A few years ago (years before the appearance of this game) I developed a trivia board game called “HearShot”. It was an audio trivia game, where a sound byte from a popular movie, song, or TV show was played and the players had to answer a "who, what or when" question which mapped to artist, title, or year. For example, the "who, what, when" for this movie quote: “This was No boating accident!” would be: Richard Dreyfuss, “Jaws”, and 1975 respectively. A common complaint first-time players would make before attempting the game was how impossible it was to have to guess the year something came out. Most people were surprised to discover that they were actually quite good at it. If you have a point of reference in your personal history, it’s not hard to conjure when something was popular. And songs especially can trigger memories. The quick hit one can get from a song can be so powerful that it can transport you back in time - like an aural version of Mr. Peabody’s Wayback Machine. To this day, when I hear “Alone Again (Naturally)”, I smell chlorine. The song was huge during the Summer of ’72, and I spent every day of that summer at Rona Hills public pool where they played the radio over the pool loudspeakers.

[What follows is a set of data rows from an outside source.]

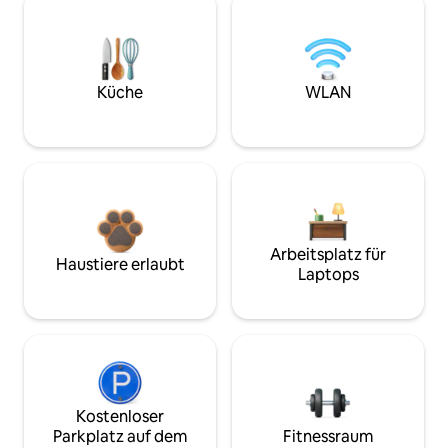
Küche
WLAN
Arbeitsplatz für
Haustiere erlaubt
Laptops
Kostenloser
Parkplatz auf dem
Fitnessraum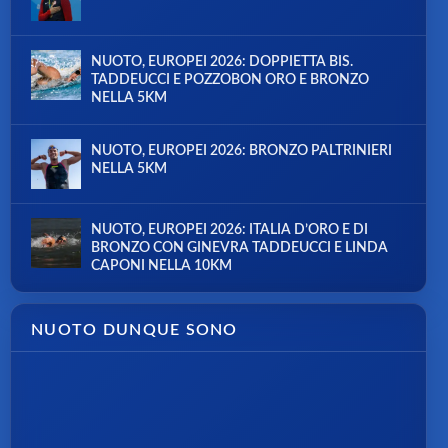
NUOTO, EUROPEI 2026: DOPPIETTA BIS.
TADDEUCCI E POZZOBON ORO E BRONZO
NELLA 5KM
NUOTO, EUROPEI 2026: BRONZO PALTRINIERI
NELLA 5KM
NUOTO, EUROPEI 2026: ITALIA D’ORO E DI
BRONZO CON GINEVRA TADDEUCCI E LINDA
CAPONI NELLA 10KM
NUOTO DUNQUE SONO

The Source of the Billboard Chart Data
The data for the visualization came from the Whitburn Project dataset which I discovered through Infochimps. The dataset was not made available by Infochimps specifically, but the dataset description referenced Andy Baio’s blog Waxy.org where he describes the dataset in detail, and does some analysis on the tracks. The dataset is a labor of love of a group of pop-music enthusiasts who have come together to catalog and preserve America’s pop music history.
From Baio:
Named after Joel Whitburn and his authoritative Billboard books, the Whitburn Project began in 1998, when a group of 15 collectors pooled their resources to create an MP3 collection of every single in the top 40. The Excel spreadsheets were created to help them verify their collections were complete, with new versions updated and re-uploaded to the newsgroups weekly.”“For the last ten years, obsessive record collectors in Usenet have been working on the Whitburn Project — a huge undertaking to preserve and share high-quality recordings of every popular song since the 1890s. To assist their efforts, they've created a spreadsheet of 37,000 songs and 112 columns of raw data, including each song's duration, beats-per-minute, songwriters, label, and week-by-week chart
There is some question as to the legality of sharing this data, but I'm hopeful that my re-appropriation of the data here falls under the terms of fair use.